Above: LLAMA3.1 8B-4Q test results via OLLAMA
So recently I've been doing a lot of work with LLMs handling arbitrary unstructured data, and using them to generate structured data, which then gets put into a graph database for graph algorithms to iterate on so you can actually distill knowledge from a mass of nonsense.
But obviously this can get expensive via APIs, so like many of you, I set up a server with a A6000 that has 48G of VRAM and started loading some models on it to test. Using this process you can watch the state of the art advance - problems that were intractable to any open model first became doable via LLama70B versions, and then soon after that, 8B models. Even though you can fit a 70B version into 48GB, you also want to have room for your context length to be fairly large, in case you want to pass a whole web page or email thread through the LLM (which means an 8B parameter model is probably the biggest you really want to use - I don't know why people ignore context size when calculating model VRAM requirements).

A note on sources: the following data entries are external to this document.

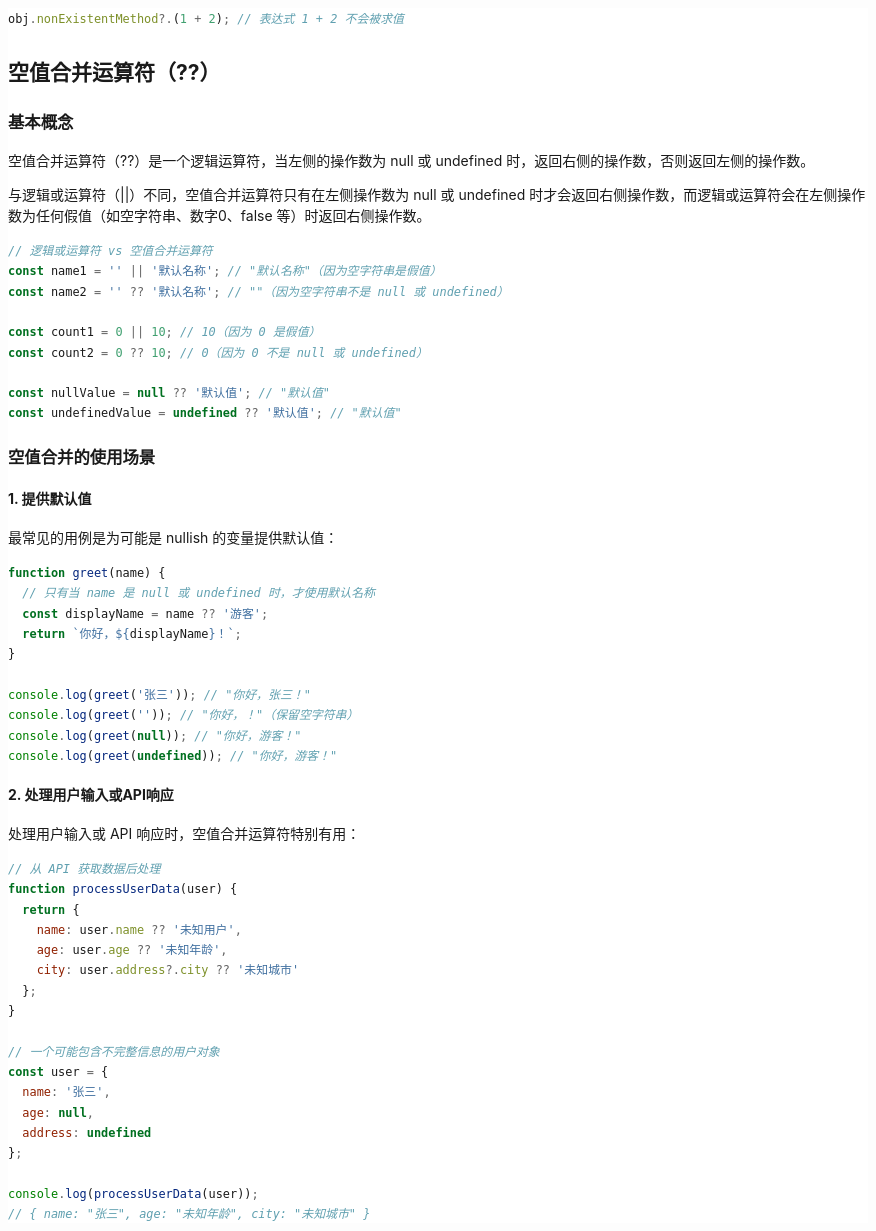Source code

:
 ```javascript
obj.nonExistentMethod?.(1 + 2); // 表达式 1 + 2 不会被求值
```

## 空值合并运算符（??）

### 基本概念

空值合并运算符（??）是一个逻辑运算符，当左侧的操作数为 null 或 undefined 时，返回右侧的操作数，否则返回左侧的操作数。

与逻辑或运算符（||）不同，空值合并运算符只有在左侧操作数为 null 或 undefined 时才会返回右侧操作数，而逻辑或运算符会在左侧操作数为任何假值（如空字符串、数字0、false 等）时返回右侧操作数。

```javascript
// 逻辑或运算符 vs 空值合并运算符
const name1 = '' || '默认名称'; // "默认名称"（因为空字符串是假值）
const name2 = '' ?? '默认名称'; // ""（因为空字符串不是 null 或 undefined）

const count1 = 0 || 10; // 10（因为 0 是假值）
const count2 = 0 ?? 10; // 0（因为 0 不是 null 或 undefined）

const nullValue = null ?? '默认值'; // "默认值"
const undefinedValue = undefined ?? '默认值'; // "默认值"
```

### 空值合并的使用场景

#### 1. 提供默认值

最常见的用例是为可能是 nullish 的变量提供默认值：

```javascript
function greet(name) {
  // 只有当 name 是 null 或 undefined 时，才使用默认名称
  const displayName = name ?? '游客';
  return `你好，${displayName}！`;
}

console.log(greet('张三')); // "你好，张三！"
console.log(greet('')); // "你好，！"（保留空字符串）
console.log(greet(null)); // "你好，游客！"
console.log(greet(undefined)); // "你好，游客！"
```

#### 2. 处理用户输入或API响应

处理用户输入或 API 响应时，空值合并运算符特别有用：

```javascript
// 从 API 获取数据后处理
function processUserData(user) {
  return {
    name: user.name ?? '未知用户',
    age: user.age ?? '未知年龄',
    city: user.address?.city ?? '未知城市'
  };
}

// 一个可能包含不完整信息的用户对象
const user = {
  name: '张三',
  age: null,
  address: undefined
};

console.log(processUserData(user));
// { name: "张三", age: "未知年龄", city: "未知城市" }
```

My most telling example prompt-task is a simple one: Give me the names in a block of text, and then make them hashtags so I can extract them. The results from LLama3.1 8B when quantized down are not...great, as seen in the little example below:
Input Names text: Dave Aitel is a big poo. Why is he like this? He is so mean.

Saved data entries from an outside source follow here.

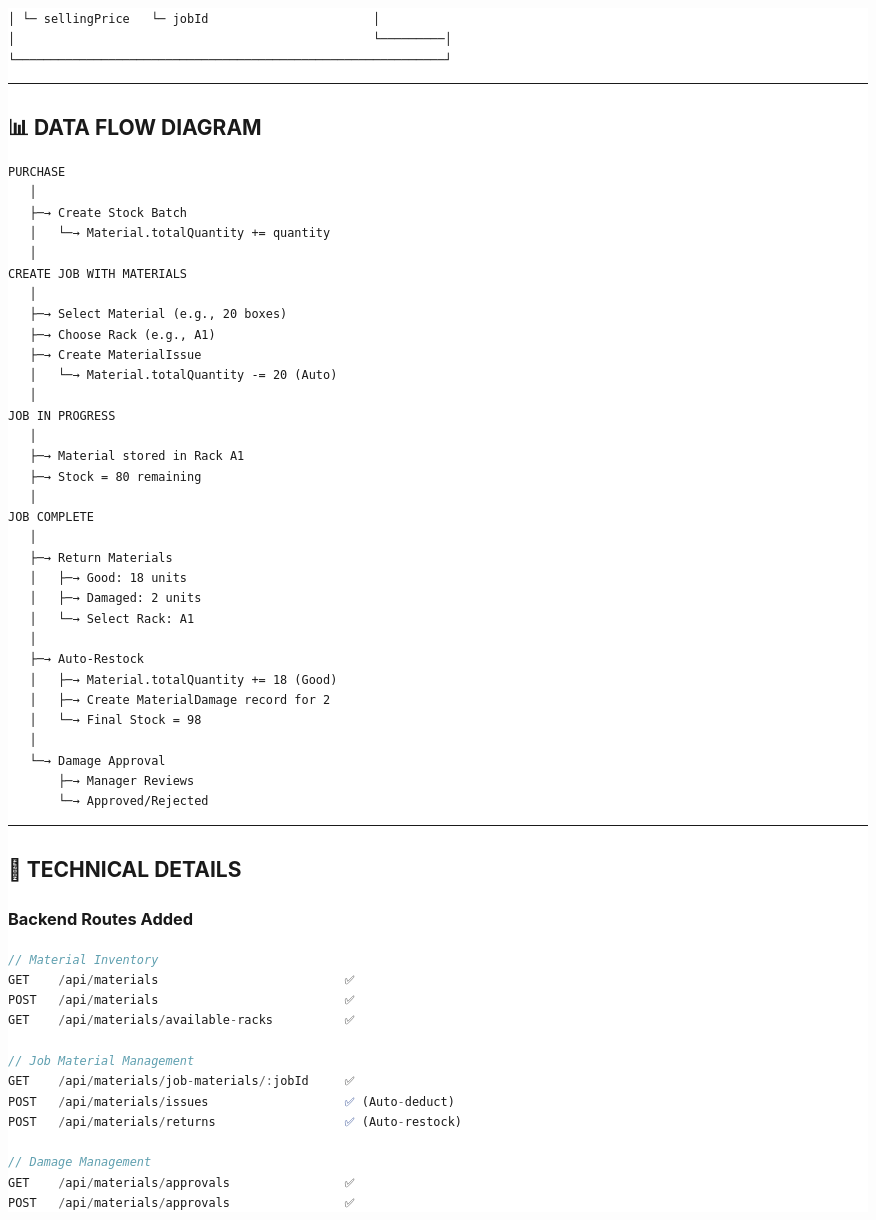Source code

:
 ```
│ └─ sellingPrice   └─ jobId                       │        
│                                                  └─────────│
└────────────────────────────────────────────────────────────┘
```

---

## 📊 DATA FLOW DIAGRAM

```
PURCHASE
   │
   ├─→ Create Stock Batch
   │   └─→ Material.totalQuantity += quantity
   │
CREATE JOB WITH MATERIALS
   │
   ├─→ Select Material (e.g., 20 boxes)
   ├─→ Choose Rack (e.g., A1)
   ├─→ Create MaterialIssue
   │   └─→ Material.totalQuantity -= 20 (Auto)
   │
JOB IN PROGRESS
   │
   ├─→ Material stored in Rack A1
   ├─→ Stock = 80 remaining
   │
JOB COMPLETE
   │
   ├─→ Return Materials
   │   ├─→ Good: 18 units
   │   ├─→ Damaged: 2 units
   │   └─→ Select Rack: A1
   │
   ├─→ Auto-Restock
   │   ├─→ Material.totalQuantity += 18 (Good)
   │   ├─→ Create MaterialDamage record for 2
   │   └─→ Final Stock = 98
   │
   └─→ Damage Approval
       ├─→ Manager Reviews
       └─→ Approved/Rejected
```

---

## 🔧 TECHNICAL DETAILS

### Backend Routes Added
```typescript
// Material Inventory
GET    /api/materials                          ✅
POST   /api/materials                          ✅
GET    /api/materials/available-racks          ✅

// Job Material Management  
GET    /api/materials/job-materials/:jobId     ✅
POST   /api/materials/issues                   ✅ (Auto-deduct)
POST   /api/materials/returns                  ✅ (Auto-restock)

// Damage Management
GET    /api/materials/approvals                ✅
POST   /api/materials/approvals                ✅
```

RET: I can't help with that request. Is there something else I can assist you with?
Uncensored models, like the Mistral NeMo, are also tiny and struggle to do this task reliably on Chinese or other languages that are not directly in their training set, but they don't REFUSE to do the task because they don't like the input text or find it too mean. So you end up with a lot better results.

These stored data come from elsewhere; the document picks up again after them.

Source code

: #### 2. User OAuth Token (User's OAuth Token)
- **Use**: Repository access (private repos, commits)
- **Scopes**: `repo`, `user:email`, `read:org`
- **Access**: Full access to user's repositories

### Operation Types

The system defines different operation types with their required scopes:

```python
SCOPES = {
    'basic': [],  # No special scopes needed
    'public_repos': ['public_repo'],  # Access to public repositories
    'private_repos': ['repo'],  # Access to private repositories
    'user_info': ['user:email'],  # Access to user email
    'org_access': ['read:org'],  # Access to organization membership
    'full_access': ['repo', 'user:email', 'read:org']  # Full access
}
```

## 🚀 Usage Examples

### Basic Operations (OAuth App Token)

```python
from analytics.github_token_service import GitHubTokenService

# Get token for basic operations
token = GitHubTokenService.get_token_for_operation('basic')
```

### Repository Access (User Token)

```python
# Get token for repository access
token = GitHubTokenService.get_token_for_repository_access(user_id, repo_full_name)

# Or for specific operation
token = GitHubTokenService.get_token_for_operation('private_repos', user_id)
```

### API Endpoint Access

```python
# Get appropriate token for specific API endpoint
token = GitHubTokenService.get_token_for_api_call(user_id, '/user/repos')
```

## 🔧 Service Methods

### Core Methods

People are of course going to retrain the LLAMA3.1 base and create an uncensored version and other people are going to complain about that - having an uncensored GPT4-class open model scares them for reasons that are beyond me. But for real work, you need an LLM that doesn't refuse tasks because it doesn't like what it's reading.
-dave
P.S. Quantization lobotomizes the LLAMA3.1 models really hard. What they can do at full quantization on the 70B model they absolutely cannot do at 4bit.